_WHAT IS BEING ASKED_. When the string "SEDE" appears in a line of the records, show the whole line.
+ + + +
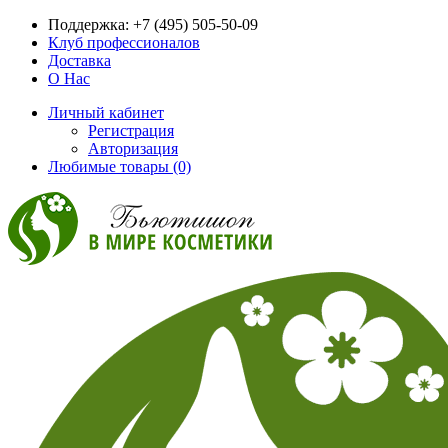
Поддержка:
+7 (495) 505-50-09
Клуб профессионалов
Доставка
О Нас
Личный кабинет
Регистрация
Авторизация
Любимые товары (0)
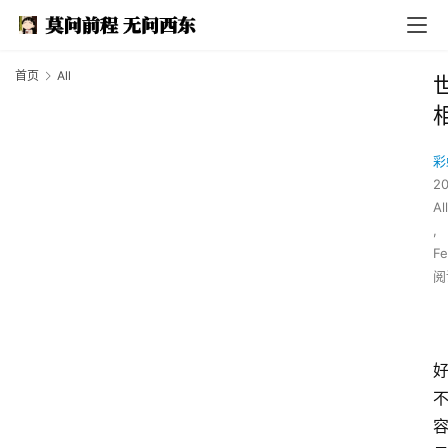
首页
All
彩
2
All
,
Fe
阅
+ + + +
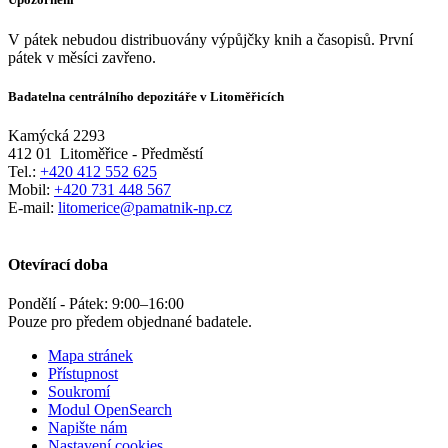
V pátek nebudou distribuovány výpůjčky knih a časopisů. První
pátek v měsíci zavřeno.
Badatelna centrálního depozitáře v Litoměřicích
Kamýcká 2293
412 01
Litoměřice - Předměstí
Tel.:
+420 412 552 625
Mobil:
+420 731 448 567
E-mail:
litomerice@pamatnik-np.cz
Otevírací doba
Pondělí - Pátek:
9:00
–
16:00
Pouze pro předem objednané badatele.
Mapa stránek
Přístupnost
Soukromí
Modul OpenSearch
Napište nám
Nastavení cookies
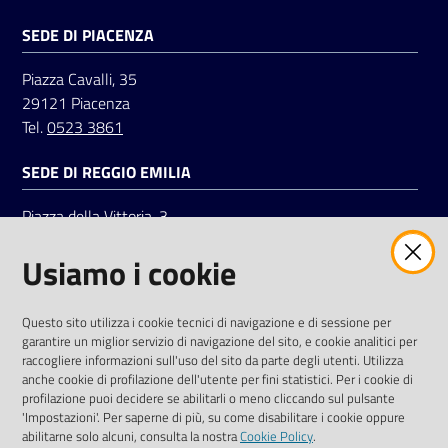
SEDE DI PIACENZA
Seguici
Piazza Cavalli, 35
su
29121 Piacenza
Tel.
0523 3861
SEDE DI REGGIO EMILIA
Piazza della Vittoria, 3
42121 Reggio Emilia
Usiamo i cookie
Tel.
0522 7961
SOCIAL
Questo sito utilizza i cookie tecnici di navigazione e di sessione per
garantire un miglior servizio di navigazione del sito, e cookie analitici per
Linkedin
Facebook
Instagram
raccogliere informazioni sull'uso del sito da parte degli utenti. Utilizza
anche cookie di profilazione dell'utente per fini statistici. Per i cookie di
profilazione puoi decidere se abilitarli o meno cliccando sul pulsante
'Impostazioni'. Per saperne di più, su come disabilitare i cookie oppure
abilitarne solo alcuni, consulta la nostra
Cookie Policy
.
+ + + +
_TASK RESPONSE_.
SEDE DI PIACENZA
SEDE DI REGGIO EMILIA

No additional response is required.